Joe Kennedy puts down his sanding block and runs his hand along the wood grain of the iroko door perched atop his workbench. With its clean lines and very evident heft, it wouldn’t disgrace a hall in Middle Earth or King’s Landing.
“There’s an old saying that you ‘look with your fingertips’ when it comes to working with wood, and that is absolutely true,” says Joe, his voice rising above the soundscape of industrial saws and air hoses of the joinery in Falmouth. “It is such a warm and tactile material; it’s right when it feels right.”
The 22-year-old Plymouth design graduate, who came to public attention in 2014 when one of his pieces was named best exhibit at the Young Furniture Makers Exhibition in London, has been fascinated by wood since the age of five. It’s a love he inherited from his grandfather, in whose company he spent many an hour as a boy, watching and learning as he crafted furniture in the family home in Penryn, Cornwall.
“He had no machines; everything was exactly the same as when he did his apprenticeship in the 1950s,” Joe says. “It was woodwork in its simplest form, and there is a great romance in that.”
That element of the traditional – both in terms of materials and craftsmanship – has permeated Joe’s art and work. And from his proud Cornish roots, so he’s begun to diversify through the range of influences he’s been exposed to.
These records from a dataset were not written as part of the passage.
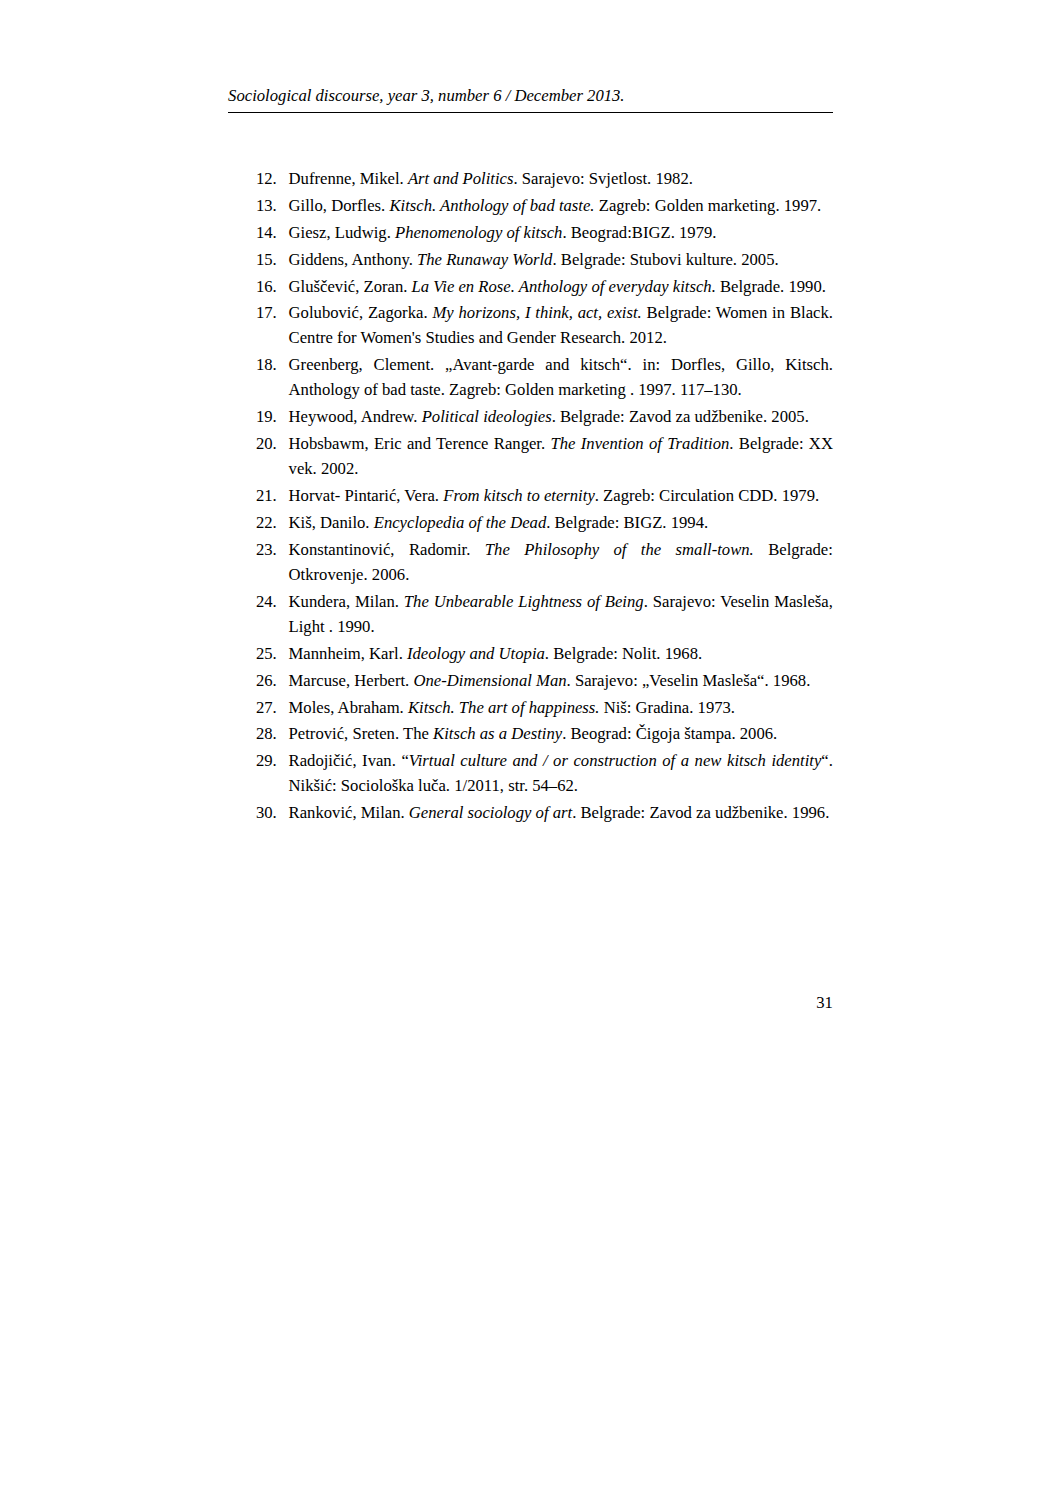Sociological discourse, year 3, number 6 / December 2013.
Dufrenne, Mikel. Art and Politics. Sarajevo: Svjetlost. 1982.
Gillo, Dorfles. Kitsch. Anthology of bad taste. Zagreb: Golden marketing. 1997.
Giesz, Ludwig. Phenomenology of kitsch. Beograd:BIGZ. 1979.
Giddens, Anthony. The Runaway World. Belgrade: Stubovi kulture. 2005.
Gluščević, Zoran. La Vie en Rose. Anthology of everyday kitsch. Belgrade. 1990.
Golubović, Zagorka. My horizons, I think, act, exist. Belgrade: Women in Black. Centre for Women's Studies and Gender Research. 2012.
Greenberg, Clement. „Avant-garde and kitsch“. in: Dorfles, Gillo, Kitsch. Anthology of bad taste. Zagreb: Golden marketing . 1997. 117–130.
Heywood, Andrew. Political ideologies. Belgrade: Zavod za udžbenike. 2005.
Hobsbawm, Eric and Terence Ranger. The Invention of Tradition. Belgrade: XX vek. 2002.
Horvat- Pintarić, Vera. From kitsch to eternity. Zagreb: Circulation CDD. 1979.
Kiš, Danilo. Encyclopedia of the Dead. Belgrade: BIGZ. 1994.
Konstantinović, Radomir. The Philosophy of the small-town. Belgrade: Otkrovenje. 2006.
Kundera, Milan. The Unbearable Lightness of Being. Sarajevo: Veselin Masleša, Light . 1990.
Mannheim, Karl. Ideology and Utopia. Belgrade: Nolit. 1968.
Marcuse, Herbert. One-Dimensional Man. Sarajevo: „Veselin Masleša“. 1968.
Moles, Abraham. Kitsch. The art of happiness. Niš: Gradina. 1973.
Petrović, Sreten. The Kitsch as a Destiny. Beograd: Čigoja štampa. 2006.
Radojičić, Ivan. “Virtual culture and / or construction of a new kitsch identity“. Nikšić: Sociološka luča. 1/2011, str. 54–62.
Ranković, Milan. General sociology of art. Belgrade: Zavod za udžbenike. 1996.
31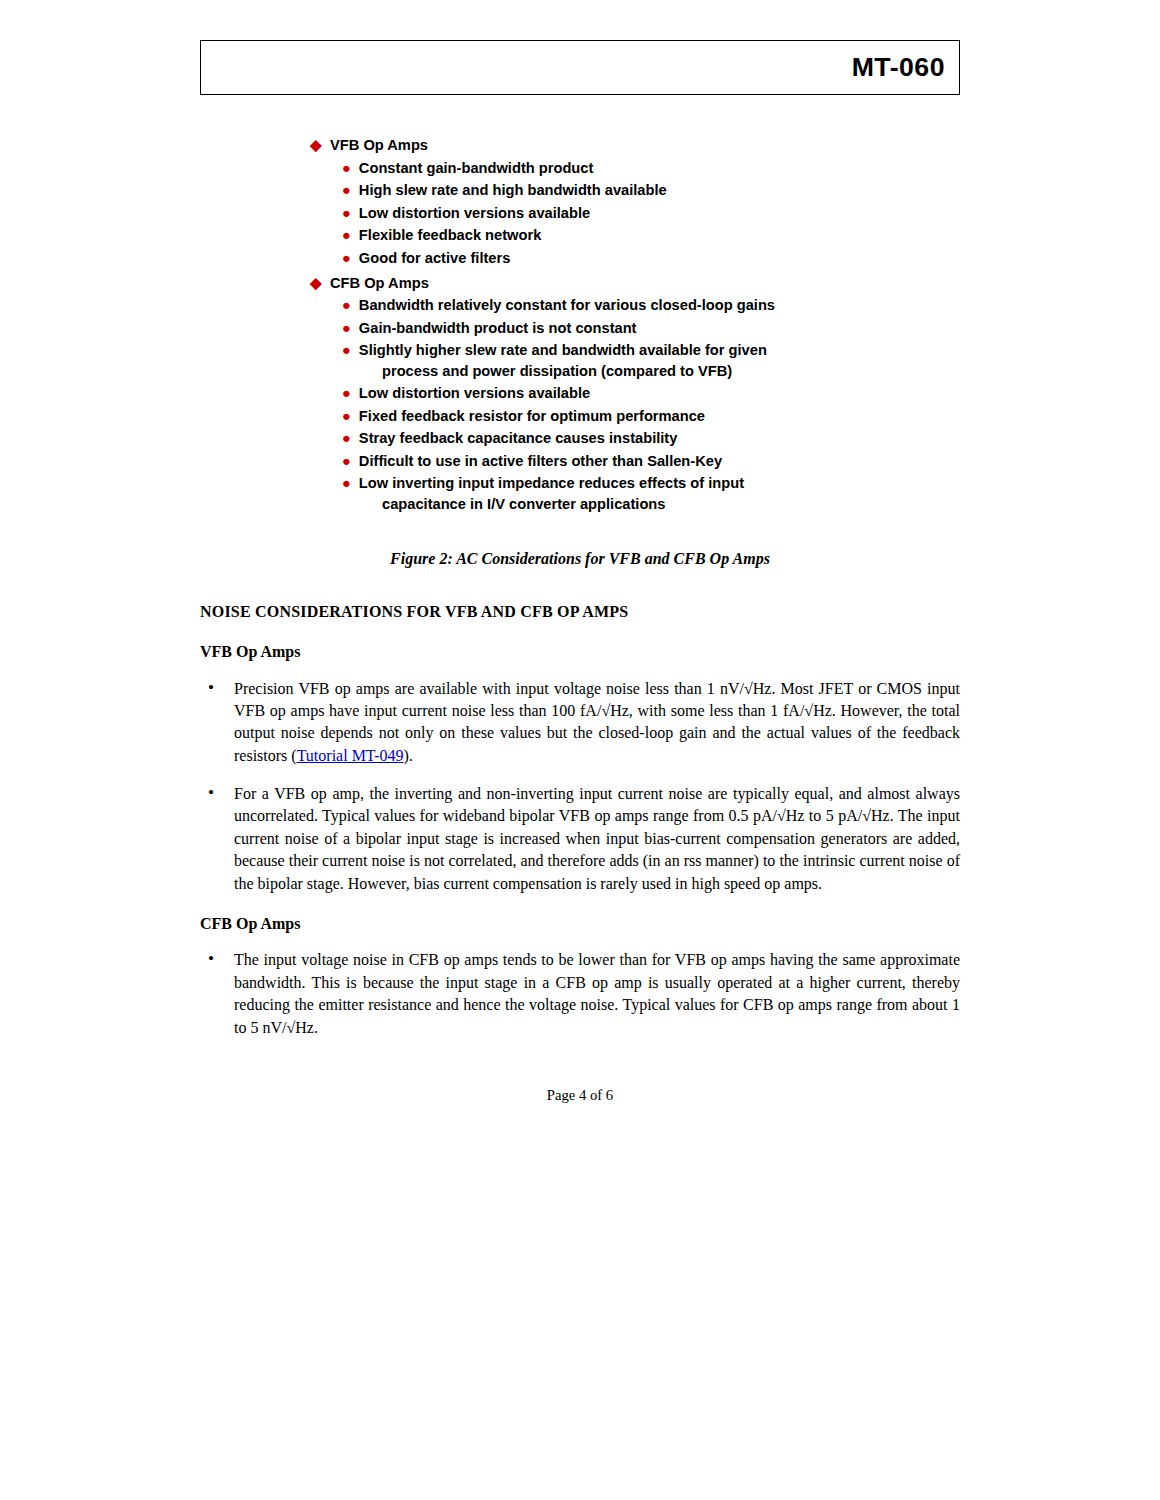MT-060
◆VFB Op Amps
●Constant gain-bandwidth product
●High slew rate and high bandwidth available
●Low distortion versions available
●Flexible feedback network
●Good for active filters
◆CFB Op Amps
●Bandwidth relatively constant for various closed-loop gains
●Gain-bandwidth product is not constant
●Slightly higher slew rate and bandwidth available for givenprocess and power dissipation (compared to VFB)
●Low distortion versions available
●Fixed feedback resistor for optimum performance
●Stray feedback capacitance causes instability
●Difficult to use in active filters other than Sallen-Key
●Low inverting input impedance reduces effects of inputcapacitance in I/V converter applications
Figure 2: AC Considerations for VFB and CFB Op Amps
Noise Considerations for VFB and CFB Op Amps
VFB Op Amps
Precision VFB op amps are available with input voltage noise less than 1 nV/√Hz. Most JFET or CMOS input VFB op amps have input current noise less than 100 fA/√Hz, with some less than 1 fA/√Hz. However, the total output noise depends not only on these values but the closed-loop gain and the actual values of the feedback resistors (Tutorial MT-049).
For a VFB op amp, the inverting and non-inverting input current noise are typically equal, and almost always uncorrelated. Typical values for wideband bipolar VFB op amps range from 0.5 pA/√Hz to 5 pA/√Hz. The input current noise of a bipolar input stage is increased when input bias-current compensation generators are added, because their current noise is not correlated, and therefore adds (in an rss manner) to the intrinsic current noise of the bipolar stage. However, bias current compensation is rarely used in high speed op amps.
CFB Op Amps
The input voltage noise in CFB op amps tends to be lower than for VFB op amps having the same approximate bandwidth. This is because the input stage in a CFB op amp is usually operated at a higher current, thereby reducing the emitter resistance and hence the voltage noise. Typical values for CFB op amps range from about 1 to 5 nV/√Hz.
Page 4 of 6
“I’ve never lived more than three miles from Penryn, and much of my work expresses that I’m Cornish and I’m inspired by Cornwall,” Joe says. “But it was great to spend time at Plymouth – I was a sponge, soaking up the specialities of my teachers like Polly (Macpherson) and Roy (Tam). I learned to work with new materials like metal and plastics – I’d always found metalwork to be cold, but I learned from listening to others and I learned from doing and making mistakes.”